Railroads, big rigs, terminals and shipping containers surrounded the small gathering of press
and law enforcement officers. From a distance, it was noticeably a tightly controlled conference,
considering the select few who were in attendance listening to Robert A. Schoch, special agent in
charge of U.S. Immigration and Customs Enforcement.

According to a press release, the U.S. Immigration and Customs Enforcement arranged the news
conference in which Schoch announced the formation of a multi-agency task force to combat
smuggling at the Los Angeles and Long Beach seaports. A DVD was reportedly distributed that
shows the task force conducting preliminary operations, including still photos of seized
contraband.

The release also tells of a major case that prompted the initiation of the multi-agency task force.

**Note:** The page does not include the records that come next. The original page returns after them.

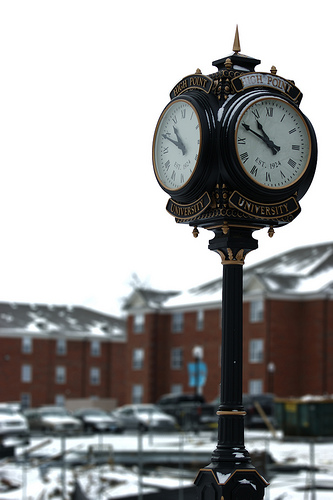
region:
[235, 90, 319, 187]
Roman numerals on clock.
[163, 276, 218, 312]
Snow on the roof.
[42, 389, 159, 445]
Cars in parking lot.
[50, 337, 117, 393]
Brick building in background.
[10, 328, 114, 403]
Multiple windows on building.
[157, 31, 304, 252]
Black metal trimmed in gold.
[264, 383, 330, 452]
Garbage dumpster in parking lot.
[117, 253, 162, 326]
Tree top behind building.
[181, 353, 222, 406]
Blue flag poster on pole.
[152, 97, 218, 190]
Background in clock is white.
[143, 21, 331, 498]
clocks on a pole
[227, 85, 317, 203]
clock is white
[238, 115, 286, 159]
hands of clock are black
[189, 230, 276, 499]
pole supporting clocks is fancy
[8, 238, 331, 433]
red buildings across the clocks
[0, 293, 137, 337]
building has black roof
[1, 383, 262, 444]
car parking on parking lot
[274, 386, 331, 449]
a dumpster on side of building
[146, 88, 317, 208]
two clocks giving the same hour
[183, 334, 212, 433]
a street light in front of building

Last month, U.S. Customs and Border Protection officers discovered more than 140 pounds of
cocaine concealed inside concrete cylinders being shipped from Mexico through the Port of Los
Angeles to Australia. Investigators estimate the drug would have sold for as much as $16 million
on the streets of Australia.

"We want you to know, though, that it's $16 million in Australia, not here," Lopez clarified. "The
press release doesn't make that very clear."

The multi-agency task force is modeled after the Border Environment Security Task Forces,
which enforces the surveillance of smuggling and other criminal activity along key corridors
along the border. It will be the first task force unit of its kind to be launched at a seaport.